#### [INFORMATION]
Content starts

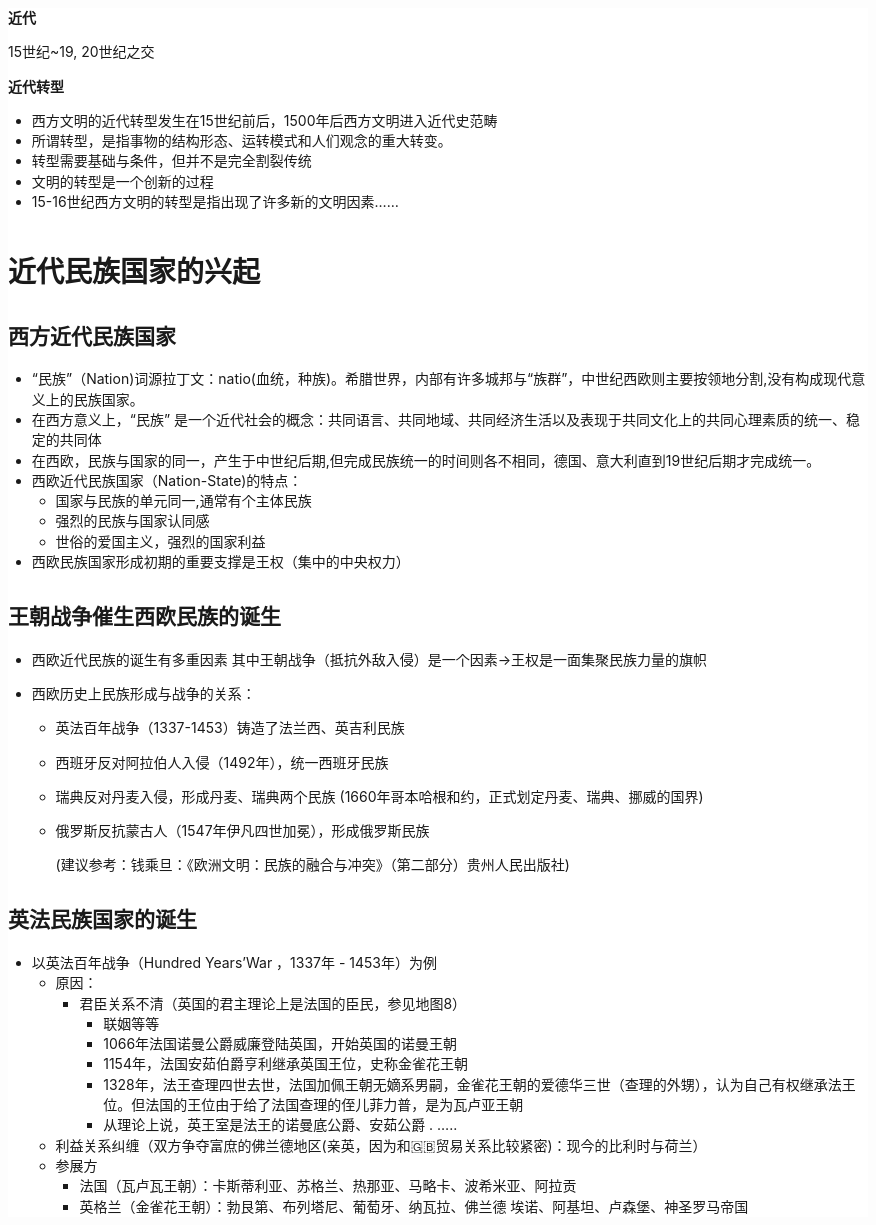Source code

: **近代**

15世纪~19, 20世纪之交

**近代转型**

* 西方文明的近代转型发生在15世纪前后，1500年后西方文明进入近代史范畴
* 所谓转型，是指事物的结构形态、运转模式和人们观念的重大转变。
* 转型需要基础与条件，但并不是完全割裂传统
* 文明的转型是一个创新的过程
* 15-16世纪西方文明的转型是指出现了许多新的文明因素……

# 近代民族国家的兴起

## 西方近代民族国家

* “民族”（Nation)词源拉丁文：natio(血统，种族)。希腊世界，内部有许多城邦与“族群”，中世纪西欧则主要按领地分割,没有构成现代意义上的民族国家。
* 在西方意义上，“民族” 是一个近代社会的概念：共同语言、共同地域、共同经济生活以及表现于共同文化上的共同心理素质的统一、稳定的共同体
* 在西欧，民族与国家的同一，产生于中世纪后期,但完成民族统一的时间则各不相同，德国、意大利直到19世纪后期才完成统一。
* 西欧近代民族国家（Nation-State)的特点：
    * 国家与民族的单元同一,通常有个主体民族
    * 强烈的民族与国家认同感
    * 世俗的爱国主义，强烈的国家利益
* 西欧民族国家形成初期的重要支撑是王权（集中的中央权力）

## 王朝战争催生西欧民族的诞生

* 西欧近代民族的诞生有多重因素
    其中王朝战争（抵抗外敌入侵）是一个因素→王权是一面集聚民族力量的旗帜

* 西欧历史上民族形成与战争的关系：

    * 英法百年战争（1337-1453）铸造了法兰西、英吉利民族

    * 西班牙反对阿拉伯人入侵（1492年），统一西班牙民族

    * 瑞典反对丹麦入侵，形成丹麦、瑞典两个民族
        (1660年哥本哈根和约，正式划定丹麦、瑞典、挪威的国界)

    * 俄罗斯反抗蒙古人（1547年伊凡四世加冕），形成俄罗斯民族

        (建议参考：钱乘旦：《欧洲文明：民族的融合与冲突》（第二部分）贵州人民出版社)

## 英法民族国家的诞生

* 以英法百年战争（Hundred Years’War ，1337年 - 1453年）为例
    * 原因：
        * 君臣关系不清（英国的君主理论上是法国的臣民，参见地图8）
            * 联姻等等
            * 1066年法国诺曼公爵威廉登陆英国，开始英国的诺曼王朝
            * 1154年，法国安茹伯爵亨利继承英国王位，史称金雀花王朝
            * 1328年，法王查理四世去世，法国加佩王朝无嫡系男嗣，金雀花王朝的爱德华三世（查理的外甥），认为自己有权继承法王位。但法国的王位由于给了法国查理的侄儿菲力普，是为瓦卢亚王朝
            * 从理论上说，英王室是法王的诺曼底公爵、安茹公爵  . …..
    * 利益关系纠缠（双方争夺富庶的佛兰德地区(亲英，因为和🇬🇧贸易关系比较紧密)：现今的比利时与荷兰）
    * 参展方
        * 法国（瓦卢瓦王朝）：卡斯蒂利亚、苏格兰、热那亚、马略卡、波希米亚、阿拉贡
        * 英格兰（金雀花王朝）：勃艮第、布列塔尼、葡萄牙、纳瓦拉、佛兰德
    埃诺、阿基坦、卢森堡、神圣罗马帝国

Content ends

Print every line of the records above word for word, but leave out the pictures.

Source code

: **近代**

15世纪~19, 20世纪之交

**近代转型**

* 西方文明的近代转型发生在15世纪前后，1500年后西方文明进入近代史范畴
* 所谓转型，是指事物的结构形态、运转模式和人们观念的重大转变。
* 转型需要基础与条件，但并不是完全割裂传统
* 文明的转型是一个创新的过程
* 15-16世纪西方文明的转型是指出现了许多新的文明因素……

# 近代民族国家的兴起

## 西方近代民族国家

* “民族”（Nation)词源拉丁文：natio(血统，种族)。希腊世界，内部有许多城邦与“族群”，中世纪西欧则主要按领地分割,没有构成现代意义上的民族国家。
* 在西方意义上，“民族” 是一个近代社会的概念：共同语言、共同地域、共同经济生活以及表现于共同文化上的共同心理素质的统一、稳定的共同体
* 在西欧，民族与国家的同一，产生于中世纪后期,但完成民族统一的时间则各不相同，德国、意大利直到19世纪后期才完成统一。
* 西欧近代民族国家（Nation-State)的特点：
    * 国家与民族的单元同一,通常有个主体民族
    * 强烈的民族与国家认同感
    * 世俗的爱国主义，强烈的国家利益
* 西欧民族国家形成初期的重要支撑是王权（集中的中央权力）

## 王朝战争催生西欧民族的诞生

* 西欧近代民族的诞生有多重因素
    其中王朝战争（抵抗外敌入侵）是一个因素→王权是一面集聚民族力量的旗帜

* 西欧历史上民族形成与战争的关系：

    * 英法百年战争（1337-1453）铸造了法兰西、英吉利民族

    * 西班牙反对阿拉伯人入侵（1492年），统一西班牙民族

    * 瑞典反对丹麦入侵，形成丹麦、瑞典两个民族
        (1660年哥本哈根和约，正式划定丹麦、瑞典、挪威的国界)

    * 俄罗斯反抗蒙古人（1547年伊凡四世加冕），形成俄罗斯民族

        (建议参考：钱乘旦：《欧洲文明：民族的融合与冲突》（第二部分）贵州人民出版社)

## 英法民族国家的诞生

* 以英法百年战争（Hundred Years’War ，1337年 - 1453年）为例
    * 原因：
        * 君臣关系不清（英国的君主理论上是法国的臣民，参见地图8）
            * 联姻等等
            * 1066年法国诺曼公爵威廉登陆英国，开始英国的诺曼王朝
            * 1154年，法国安茹伯爵亨利继承英国王位，史称金雀花王朝
            * 1328年，法王查理四世去世，法国加佩王朝无嫡系男嗣，金雀花王朝的爱德华三世（查理的外甥），认为自己有权继承法王位。但法国的王位由于给了法国查理的侄儿菲力普，是为瓦卢亚王朝
            * 从理论上说，英王室是法王的诺曼底公爵、安茹公爵  . …..
    * 利益关系纠缠（双方争夺富庶的佛兰德地区(亲英，因为和🇬🇧贸易关系比较紧密)：现今的比利时与荷兰）
    * 参展方
        * 法国（瓦卢瓦王朝）：卡斯蒂利亚、苏格兰、热那亚、马略卡、波希米亚、阿拉贡
        * 英格兰（金雀花王朝）：勃艮第、布列塔尼、葡萄牙、纳瓦拉、佛兰德
    埃诺、阿基坦、卢森堡、神圣罗马帝国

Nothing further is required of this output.